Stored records
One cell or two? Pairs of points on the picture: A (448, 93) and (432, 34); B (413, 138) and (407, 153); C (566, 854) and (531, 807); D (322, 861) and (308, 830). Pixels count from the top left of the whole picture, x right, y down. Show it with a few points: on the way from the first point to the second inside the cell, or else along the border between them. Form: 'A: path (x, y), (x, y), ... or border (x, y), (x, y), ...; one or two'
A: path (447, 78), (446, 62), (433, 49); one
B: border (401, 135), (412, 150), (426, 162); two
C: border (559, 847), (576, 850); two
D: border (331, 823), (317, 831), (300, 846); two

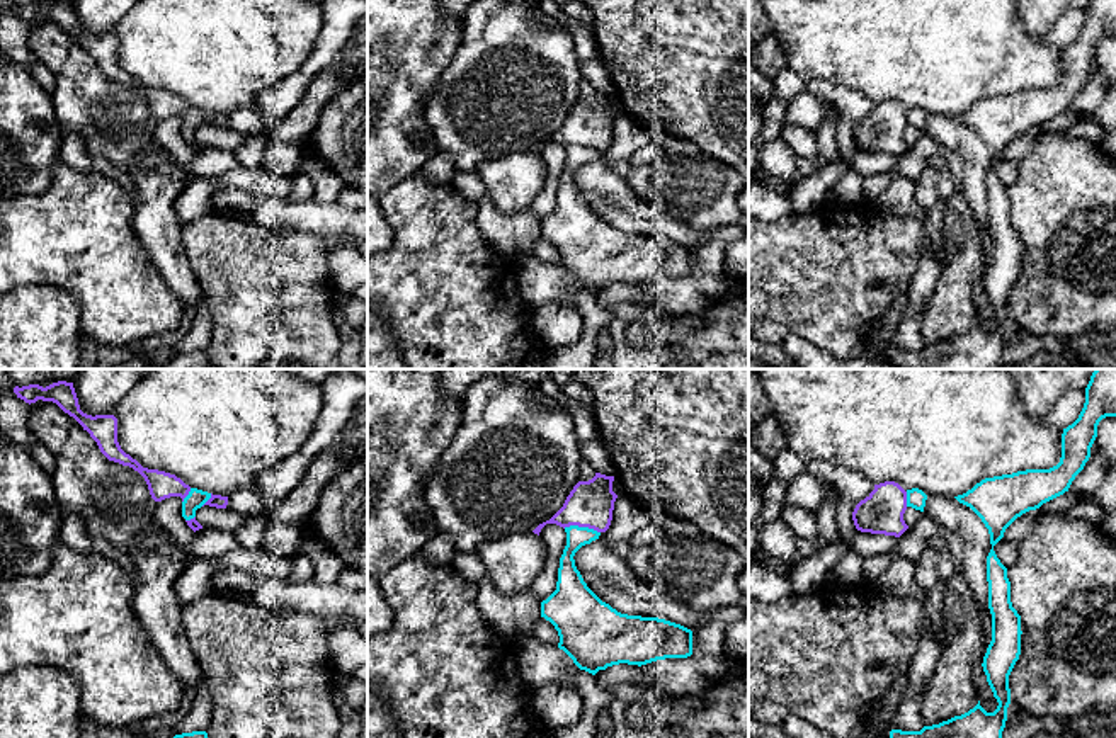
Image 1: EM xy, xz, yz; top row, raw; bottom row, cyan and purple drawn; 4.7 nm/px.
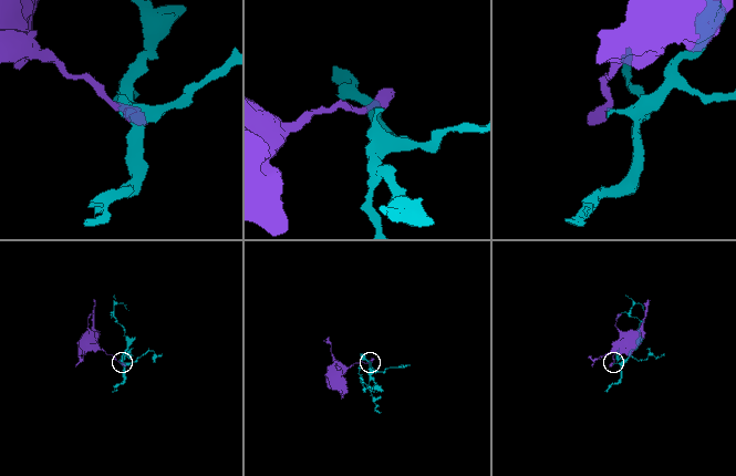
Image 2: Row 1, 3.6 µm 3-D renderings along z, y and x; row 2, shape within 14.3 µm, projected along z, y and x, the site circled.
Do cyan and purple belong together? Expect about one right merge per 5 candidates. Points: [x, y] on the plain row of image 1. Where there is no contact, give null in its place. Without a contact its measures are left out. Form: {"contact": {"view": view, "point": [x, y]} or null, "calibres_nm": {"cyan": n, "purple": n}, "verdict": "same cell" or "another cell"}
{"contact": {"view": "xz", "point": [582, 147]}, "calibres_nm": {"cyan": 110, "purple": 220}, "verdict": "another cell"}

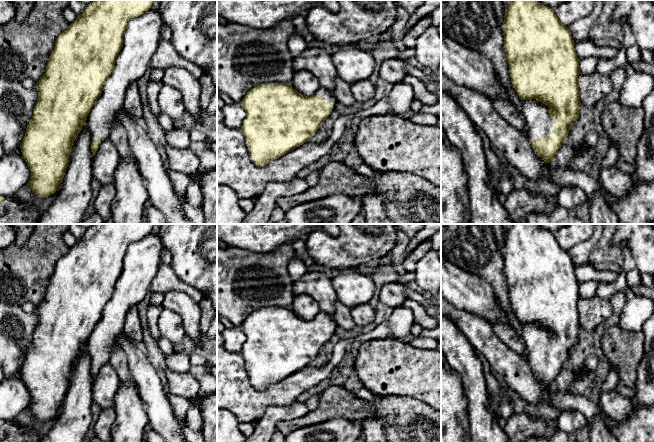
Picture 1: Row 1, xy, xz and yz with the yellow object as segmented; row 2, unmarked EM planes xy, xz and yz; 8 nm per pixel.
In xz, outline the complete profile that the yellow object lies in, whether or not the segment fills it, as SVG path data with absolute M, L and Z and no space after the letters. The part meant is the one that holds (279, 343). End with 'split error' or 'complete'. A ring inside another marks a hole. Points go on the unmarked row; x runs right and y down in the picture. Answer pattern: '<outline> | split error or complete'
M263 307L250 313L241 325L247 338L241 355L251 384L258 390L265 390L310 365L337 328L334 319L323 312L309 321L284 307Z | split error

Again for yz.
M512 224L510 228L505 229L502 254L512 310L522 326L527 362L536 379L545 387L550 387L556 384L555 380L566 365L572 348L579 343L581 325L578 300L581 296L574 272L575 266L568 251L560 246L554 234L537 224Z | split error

:: WHAT IS REQUIRED ::
Repeat the records exactly but leave out the images.

:: RESULT OF THE TASK ::
One cell or two? Pairs of points on the picture: A (448, 93) and (432, 34); B (413, 138) and (407, 153); C (566, 854) and (531, 807); D (322, 861) and (308, 830). Pixels count from the top left of the whole picture, x right, y down. Show it with a few points: on the way from the first point to the second inside the cell, or else along the border between them. Form: 'A: path (x, y), (x, y), ... or border (x, y), (x, y), ...; one or two'
A: path (447, 78), (446, 62), (433, 49); one
B: border (401, 135), (412, 150), (426, 162); two
C: border (559, 847), (576, 850); two
D: border (331, 823), (317, 831), (300, 846); two

Image 1: EM xy, xz, yz; top row, raw; bottom row, cyan and purple drawn; 4.7 nm/px.
Image 2: Row 1, 3.6 µm 3-D renderings along z, y and x; row 2, shape within 14.3 µm, projected along z, y and x, the site circled.
Do cyan and purple belong together? Expect about one right merge per 5 candidates. Points: [x, y] on the plain row of image 1. Where there is no contact, give null in its place. Without a contact its measures are left out. Form: {"contact": {"view": view, "point": [x, y]} or null, "calibres_nm": {"cyan": n, "purple": n}, "verdict": "same cell" or "another cell"}
{"contact": {"view": "xz", "point": [582, 147]}, "calibres_nm": {"cyan": 110, "purple": 220}, "verdict": "another cell"}

Picture 1: Row 1, xy, xz and yz with the yellow object as segmented; row 2, unmarked EM planes xy, xz and yz; 8 nm per pixel.
In xz, outline the complete profile that the yellow object lies in, whether or not the segment fills it, as SVG path data with absolute M, L and Z and no space after the letters. The part meant is the one that holds (279, 343). End with 'split error' or 'complete'. A ring inside another marks a hole. Points go on the unmarked row; x runs right and y down in the picture. Answer pattern: '<outline> | split error or complete'
M263 307L250 313L241 325L247 338L241 355L251 384L258 390L265 390L310 365L337 328L334 319L323 312L309 321L284 307Z | split error

Again for yz.
M512 224L510 228L505 229L502 254L512 310L522 326L527 362L536 379L545 387L550 387L556 384L555 380L566 365L572 348L579 343L581 325L578 300L581 296L574 272L575 266L568 251L560 246L554 234L537 224Z | split error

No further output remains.